Ainda que o presidente da Academia de Artes e Ciências Cinematográficas de Hollywood, Arthur Hiller, tenha aberto a última cerimônia de entrega do Oscar com um discurso anticonservador, a "nova direita de Hollywood" começa a mostrar sua cara.
É o que afirma a edição de abril da revista "Los Angeles Magazine". Assinada pelo jornalista Jeffrey Wells, uma reportagem lista os poderes conservadores da indústria, e procura mostrar por que essa gente toda passou tanto tempo em silêncio, e por que agora, com a arrancada republicana no Congresso, estão se aventurando a revelar suas colorações políticas.
O discurso de Hiller na entrega do Oscar foi contra a proposta do deputado conservador Newt Gingrich de acabar com o financiamento do Estado às artes (leia texto abaixo).

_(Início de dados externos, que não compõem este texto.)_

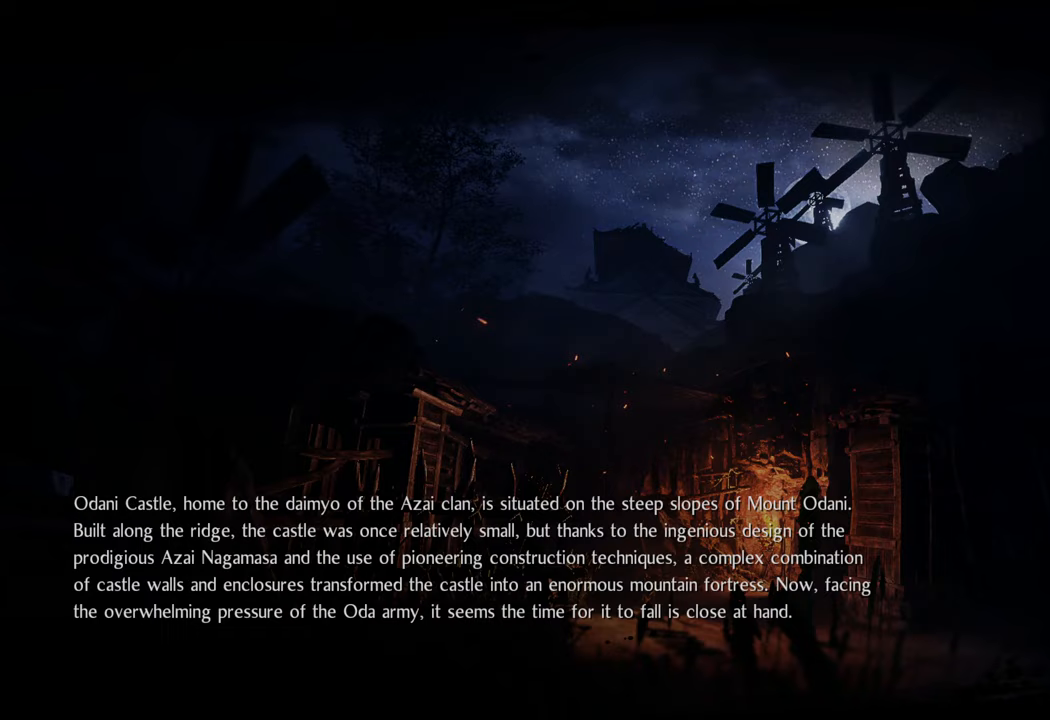
{"buttons": [], "left_stick": "center", "right_stick": "center", "events": []}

A lista da reportagem da "Los Angeles Magazine" não é longa. Nela estão os conhecidos brucutus do conservadorismo, como os atores Sylvester Stallone, Bruce Willis, Arnold Schwarzenegger, Charlton Heston, Chuck Norris e Mel Gibson (que assumidamente acha homossexualismo uma aberração da natureza, e passa boa parte de seu novo filme, "Braveheart", ridicularizando um personagem gay).
A lista traz também os apologistas do capitalismo selvagem (como o empresário Rupert Murdoch) e do "laissez faire", como o ator e diretor Clint Eastwood, arquiinimigo dos ecologistas no tempo em que era prefeito de Carmel.
Também os que fazem a apologia do uso das armas de fogo não escaparam da lista: os atores Charlton Heston, Kurt Russell e Joe Mantegna.
Na lista está também a turma em cima do muro, como Kevin Costner, cuja agenda pessoal parece ser ultra-americanófila e conservadora, mas cujos filmes abordam temas liberais.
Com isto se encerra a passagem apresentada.